Antonio Manzini riporta tra gli scaffali delle librerie il vicequestore Rocco Schiavone, stavolta con un romanzo corposo, oltre le 500 pagine.
Come di consueto Manzini intesse le sue trame prendendo spunto dal quotidiano, da quella che è la realtà che viviamo quotidianamente, elemento che mi ha sempre fatta sentire partecipe delle vicende narrate,e stavolta il faro è puntato su due argomenti più che attuali: i cambiamenti climatici e la violenza domestica.
In tutta Italia infatti si susseguono atti provocatori per sensibilizzare cittadini e autorità su un tema che non può più venire ignorato, e così strade di mezza Italia vengono occupate da mandrie di animali da allevamento, atti poi rivendicati in video dove personaggi incappucciati salutano alzando quattro dita davanti al viso, un saluto che pian piano diventa simbolo di vicinanza alla causa anche da parte dei comuni cittadini. Le stesse quattro dita stilizzate all'interno di un cerchio iniziano a comparire sui muri di varie città, tra cui anche Aosta, per affermare la presenza di componenti del gruppo di disobbedienza civile ELP, ossia Esercito di Liberazione del Pianeta, un gruppo che manifesta in modo non violento.
Quando però l'attentato da loro rivendicato ad uno stabilimento di lavorazione pelli provoca una vittima, Rocco sente puzza di bruciato.
Parallelamente alle vicende dell'ELP il vicequestore si ritrova ad indagare su un caso di violenza domestica, il classico (purtroppo è diventato un classico...) marito che picchia brutalmente la moglie, che evolve con la morte sospetta di quest'ultimo. Molti tasselli non si incastrano e Rocco non ci vede troppo chiaro.

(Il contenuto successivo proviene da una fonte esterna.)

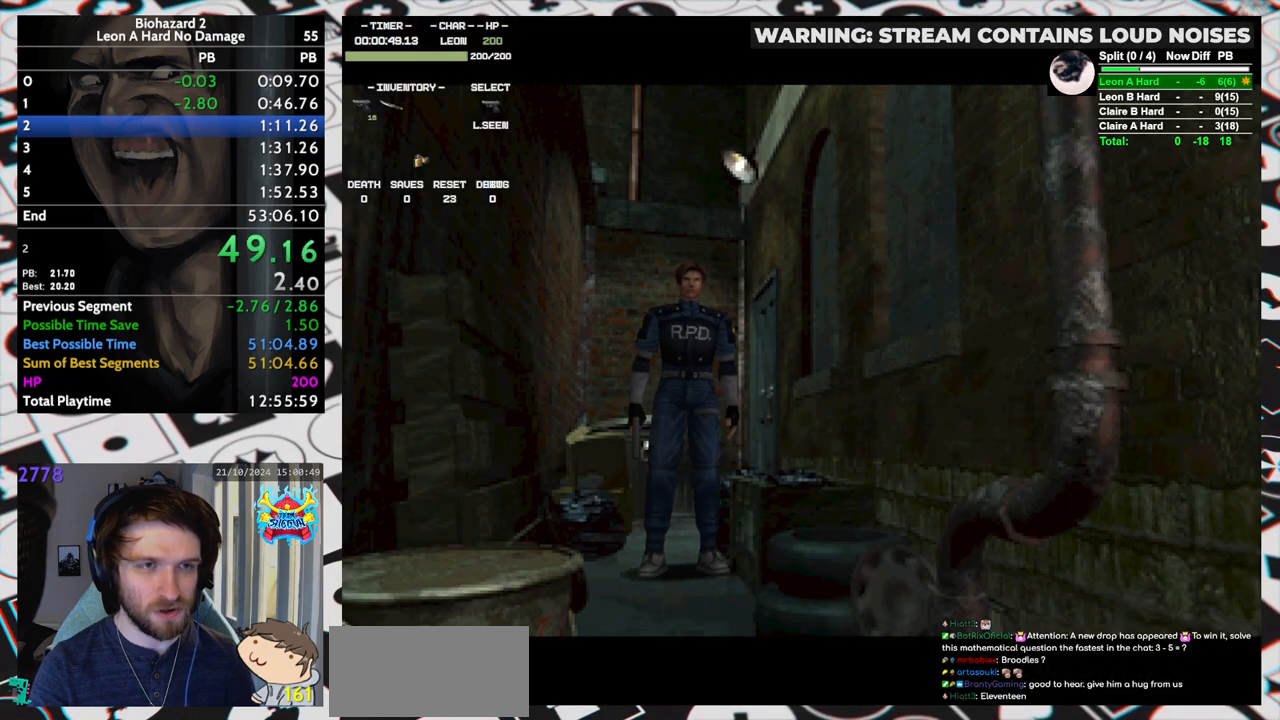
{"keys": ["run", "up"], "events": []}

In questo volume ho ritrovato un po' il Rocco dei primi tempi, sempre inevitabilmente malinconico, ma meno cupo, quasi abbia finalmente fatto i conti con i suoi demoni e abbia deciso di conviverci pacificamente, senza dar loro la possibilità di mangiarlo da dentro. A fargli da spalla nel lavoro c'è Scipioni, pian piano i due stanno entrando in sintonia, e anche se si sente forte l'assenza di Italo, Gabriele e soprattutto Sebastiano, Rocco è determinato a non piegarsi sotto il peso dei tradimenti.
Stavolta è il momento di D'Intino di vivere una sua piccola evoluzione, con situazioni esilaranti (con lui non potrebbe essere diversamente) attraverso le quali conosceremo ancora meglio l'essenza di quest'uomo a dir poco singolare.
Ho avuto la percezione che in questo romanzo Manzini abbia voluto un po' ripercorrere questi dieci anni trascorsi insieme, con una consapevolezza nuova, e tra queste pagine mi sono sentita di nuovo a casa, tra vecchi amici.
Il libro si conclude senza grosse questioni aperte, così da lasciare una doppia possibilità: continuare con nuove storie e nuove indagini o salutare un amico che ha trovato una sua dimensione nella quale un po' vivere e un po' lasciarsi vivere.